DATA:
|---|
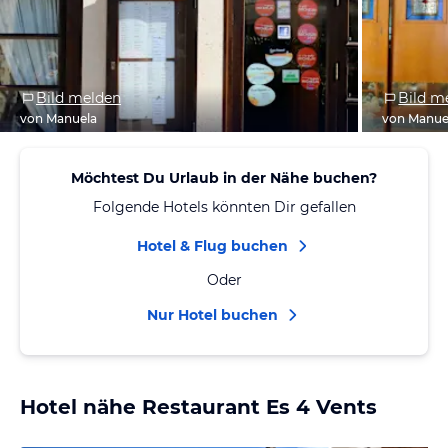
Bild melden
Bild m
von Manuela
von Manue
Möchtest Du Urlaub in der Nähe buchen?
Folgende Hotels könnten Dir gefallen
Hotel & Flug buchen
Oder
Nur Hotel buchen
Hotel nähe Restaurant Es 4 Vents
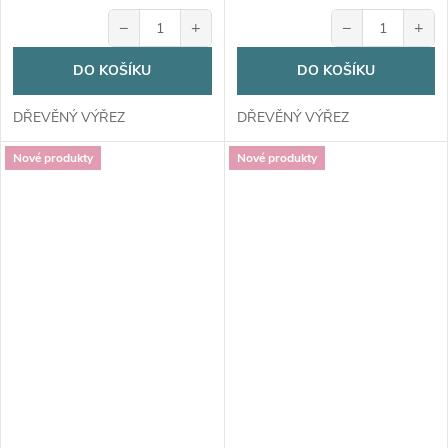
−
+
−
+
DO KOŠÍKU
DO KOŠÍKU
DŘEVĚNÝ VÝŘEZ
DŘEVĚNÝ VÝŘEZ
Nové produkty
Nové produkty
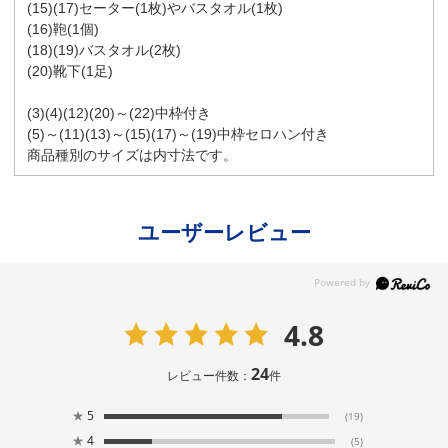
(15)(17)セーター(1枚)やバスタオル(1枚)
(16)鞄(1個)
(18)(19)バスタオル(2枚)
(20)靴下(1足)
(3)(4)(12)(20)～(22)中枠付き
(5)～(11)(13)～(15)(17)～(19)中枠セロハン付き
商品種別のサイズは内寸法です。
ユーザーレビュー
4.8
24
レビュー件数：
件
★
5
(19)
★
4
(5)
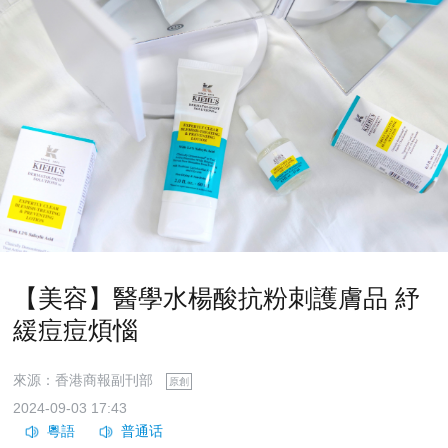
【美容】醫學水楊酸抗粉刺護膚品 紓
緩痘痘煩惱
來源：香港商報副刊部
原創
2024-09-03 17:43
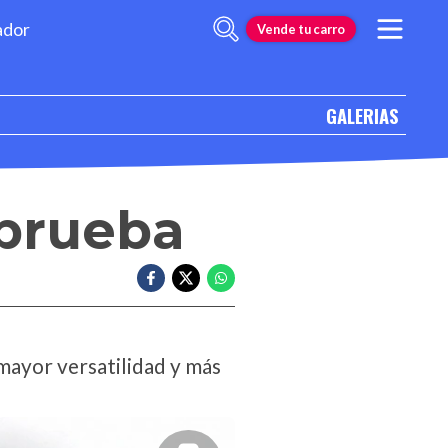
ador
Vende tu carro
GALERIAS
 prueba
mayor versatilidad y más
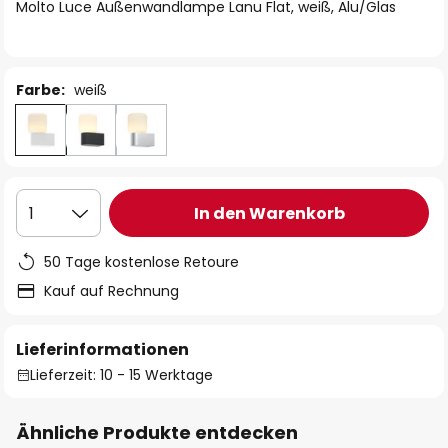
springen
Molto Luce Außenwandlampe Lanu Flat, weiß, Alu/Glas
Farbe:
weiß
In den Warenkorb
1
50 Tage kostenlose Retoure
Kauf auf Rechnung
Lieferinformationen
Lieferzeit: 10 - 15 Werktage
Ähnliche Produkte entdecken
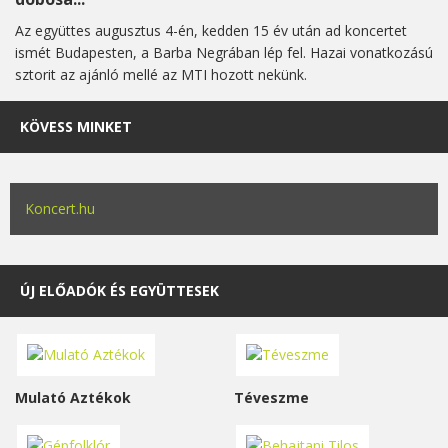
Az együttes augusztus 4-én, kedden 15 év után ad koncertet
ismét Budapesten, a Barba Negrában lép fel. Hazai vonatkozású
sztorit az ajánló mellé az MTI hozott nekünk.
KÖVESS MINKET
Koncert.hu
ÚJ ELŐADÓK ÉS EGYÜTTESEK
Mulató Aztékok
Téveszme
|---|
REQUIRED WORK: An exact copy of the data above is required, printed without its pictures.

YOUR SOLUTION:
Bild melden
Bild m
von Manuela
von Manue
Möchtest Du Urlaub in der Nähe buchen?
Folgende Hotels könnten Dir gefallen
Hotel & Flug buchen
Oder
Nur Hotel buchen
Hotel nähe Restaurant Es 4 Vents
−
+
−
+
DO KOŠÍKU
DO KOŠÍKU
DŘEVĚNÝ VÝŘEZ
DŘEVĚNÝ VÝŘEZ
Nové produkty
Nové produkty
(15)(17)セーター(1枚)やバスタオル(1枚)
(16)鞄(1個)
(18)(19)バスタオル(2枚)
(20)靴下(1足)
(3)(4)(12)(20)～(22)中枠付き
(5)～(11)(13)～(15)(17)～(19)中枠セロハン付き
商品種別のサイズは内寸法です。
ユーザーレビュー
4.8
24
レビュー件数：
件
★
5
(19)
★
4
(5)
【美容】醫學水楊酸抗粉刺護膚品 紓
緩痘痘煩惱
來源：香港商報副刊部
原創
2024-09-03 17:43
ador
Vende tu carro
GALERIAS
 prueba
mayor versatilidad y más
springen
Molto Luce Außenwandlampe Lanu Flat, weiß, Alu/Glas
Farbe:
weiß
In den Warenkorb
1
50 Tage kostenlose Retoure
Kauf auf Rechnung
Lieferinformationen
Lieferzeit: 10 - 15 Werktage
Ähnliche Produkte entdecken
Az együttes augusztus 4-én, kedden 15 év után ad koncertet
ismét Budapesten, a Barba Negrában lép fel. Hazai vonatkozású
sztorit az ajánló mellé az MTI hozott nekünk.
KÖVESS MINKET
Koncert.hu
ÚJ ELŐADÓK ÉS EGYÜTTESEK
Mulató Aztékok
Téveszme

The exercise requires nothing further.